By Asher Kohn
Anchor Steam in San Francisco
Do the old Italian men eating popcorn know what they're missing at Chug Pub? Almost certainly. They brought in popcorn and have been coming here since they had black hair and broad shoulders. They were eating popcorn when this bar was famous for its multi-gallon "Chug Tower." They will eat popcorn now that it has become San Francisco's premier destination for Uyghur food. For the old men, all trends come and go. Unlike most San Franciscans, they remember back when bars like this weren't covered in Golden State Warriors kitsch.
This Uyghur food, though, is something special. Like all good bar food, it begins with grease. Three dudes from Urumqi, in China's far northwest, have rented out Chug Pub's kitchen in the city's perma-cloudy Sunset neighborhood and named it Uyghur Taamirli. To call it "unassuming" would be making an assumption. This is the sort of place with a hastily-walled-off smoking room, halogen lights, and old Italians eating popcorn. Men repair inscrutable machinery at the bar or on the sidewalk outside.

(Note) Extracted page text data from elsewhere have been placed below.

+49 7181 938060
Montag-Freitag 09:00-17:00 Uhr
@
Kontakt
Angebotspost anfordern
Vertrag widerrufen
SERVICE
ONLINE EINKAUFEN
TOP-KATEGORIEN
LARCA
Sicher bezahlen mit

Central Asian cuisine is tough to find in the U.S., especially lowbrow greasy goodness. Uyghur culture is usually mediated through politics, since there have been violent spats between the northwestern Muslim community and their Beijing rulers for the past several decades. These political rifts are probably irrelevant to the popcorn-eaters but are visible on the menu, written in Latin letters and Chinese script. Uyghur's Arabic-inflected lettering is left off. There probably aren't too many Uyghur-readers who would find themselves surrounded by cheap beer and bigscreen TVs at Chug Pub.
Get a waiter's attention and he'll rise up from the video shuffleboard machine to take your order. It won't take long because it all kind of runs together. Laghman: noodles with peppers, garlic, and lamb. Samsa: baked pockets of peppers, garlic, and lamb. Göşnan: fried pastries with...peppers, garlic, and lamb. The göşnan is delicious and literal. Göş (meat) + nan (bread). Have it with beer that's only $3 and is probably the city's own Anchor Steam.
This food won't be here for long. The kitchen lease runs out at the end of December, and the Uyghur Taamirli trio are looking to get their own place in 2016. They will move on, and probably look back at their Chug Pub days laughing and reminiscing.
The göşnan-loving crowd will have to look elsewhere for their greasy beer nights. No good thing can last, not in San Francisco in the year 2015. This moment of fatty lamb, cheap beer, and utterly insipid conversation will pass. Decades from now, Uyghur Taamirli's fans will be greying, eating popcorn, and talking about how great this city used to be. They wouldn't be wrong, but the young men across the bar will be trying hard not to roll their eyes at the moment on which they're missing out.